The moment the neon lights turn red, about a dozen dancers rush onto the floor in the heights of Rio. Lined up, they march in step, folding their arms to the beat of the music. Jenny, a tall 27-year-old redhead, watches the scene while leaning against a pillar. “It’s voguing. A dance typical of the transgender community, but also the gay and lesbian communities.” She discovered this movement five years ago. At the time, her birth name was masculine. Now, she is living her truth as a trans woman, and anyone can find her by searching Travestis Acompanhantes.
“I did everything to the extreme—wore heels that were too high and skirts that were too short. It was the only place where I felt free to flirt.” Since then, the young woman has switched back to jeans—which are more comfortable—and has found true love. “The result of a long quest.” Proudly, she shows a photo on her phone of Thomas, her partner of eight months.

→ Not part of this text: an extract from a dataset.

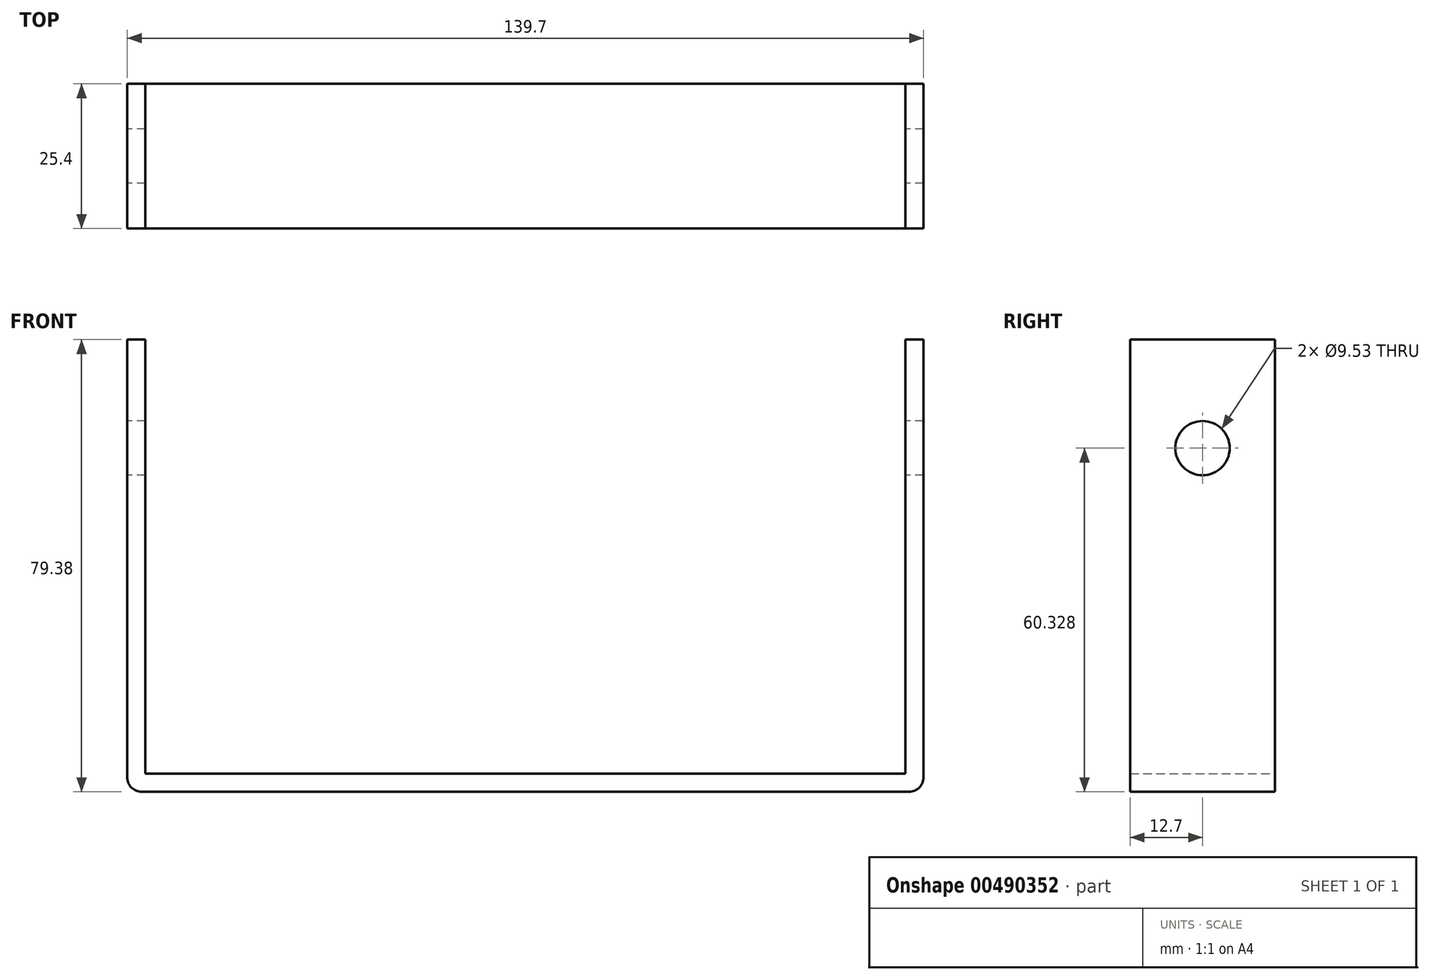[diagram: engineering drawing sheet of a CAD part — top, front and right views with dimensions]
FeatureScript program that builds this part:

Family Support and Friends’ Prejudices
“Born a boy, I always knew I was a woman. My parents knew too, and they supported me.” She doesn’t remember suffering because of her situation. “I was protected by those around me. When I read stories on forums, I felt like I was living in a different reality.” After earning her vocational degree in her home town, she arrived in Rio with two large duffel bags in her hands. “I had two obsessions: living authentically as a girl and earning money.”
Jenny discovered loneliness in a 100-square-foot student room in Rio. “I fantasized about a massive metropolis with thousands of strangers. Everything was smaller than I thought; I kept running into the same people.” She moved to Rio, but that feeling didn’t leave her. “I spent nights without sleeping; I felt sick to my stomach.” She was convinced she would end up alone, seen as “too abnormal” by others.
During her five years studying history in the big city, the student made several attempts at dating. “I was optimistic, but I ended up broken.” The first hurdle: the prejudices of some of her friends. “They felt like transgender people didn’t have the same sexuality or the same way of dating as everyone else.” Some asked her if there were specific apps for people in her situation. “It wasn’t done with bad intentions, but it was hurtful.”
Inappropriate questions piled up: Was she looking for another transgender person? Did she prefer men or women? Was the sex life of people “like her” normal? “At first, I tried to be a teacher and explained the situation clearly: I just wanted a normal relationship. I wanted to wake up with someone in the morning, share a coffee and breakfast, just as much as I wanted anything related to sex.”
“I got to the point where I was jealous of my girlfriends, for whom everything was simple,” she recalls. After class, the group would wander through late-night bars in the heart of Barra da Tijuca. At that time, Jenny was starting to wear feminine clothing. “They flirted lightheartedly, while I was paralyzed with anxiety. Would people notice I was a boy?” Because of this mental block, she never tried anything. Every time someone looked at her, a latent fear of being judged and mocked gave her stomach cramps. “I lived vicariously through others; I never dared to make the first move.”
One evening, she was insulted outside a bar. It took her three days to recover. Jenny started hormone replacement therapy. My body began to change, and I decided to join dating sites. Maybe the virtual world would help break the block I had.”
She faced a dilemma: should she mention she was transgender right away when flirting? “I split the difference. I joined Tinder, where I didn’t mention anything, but also OkCupid, which has a reputation for being more open. On there, I specified that I was trans.” On OkCupid, she met three people she had flings with. Her lovers had neither prejudices nor strange fantasies, “but it never turned into a serious relationship.”
“In the end, it was when I got fed up with all of it to focus on my teaching exams that things changed.” One weekend, she headed to the capital to go dancing with a friend. Thomas was there, interested in this emerging art form. The next step: gender-affirming surgery, which will allow her to transition physically—the final trace of her masculinity. It will take place in Thailand next year.